++++ Given information
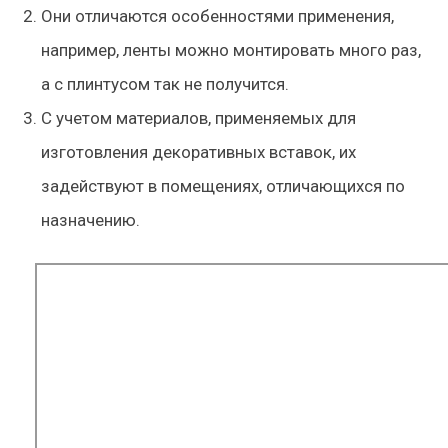
Они отличаются особенностями применения,
например, ленты можно монтировать много раз,
а с плинтусом так не получится.
С учетом материалов, применяемых для
изготовления декоративных вставок, их
задействуют в помещениях, отличающихся по
назначению.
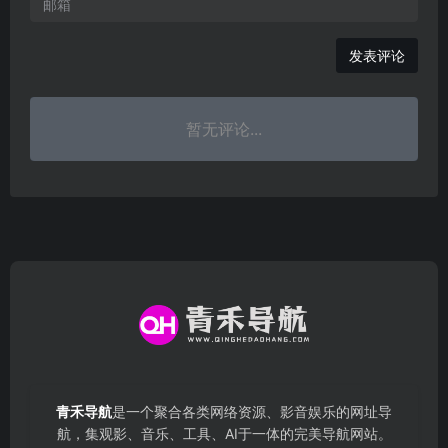
发表评论
暂无评论...
青禾导航
是一个聚合各类网络资源、影音娱乐的网址导
航，集观影、音乐、工具、AI于一体的完美导航网站。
++++++++
_What is being asked:_
Could every record be given again exactly, with its pictures left out?

_Your response:_
Они отличаются особенностями применения,
например, ленты можно монтировать много раз,
а с плинтусом так не получится.
С учетом материалов, применяемых для
изготовления декоративных вставок, их
задействуют в помещениях, отличающихся по
назначению.
发表评论
暂无评论...
青禾导航
是一个聚合各类网络资源、影音娱乐的网址导
航，集观影、音乐、工具、AI于一体的完美导航网站。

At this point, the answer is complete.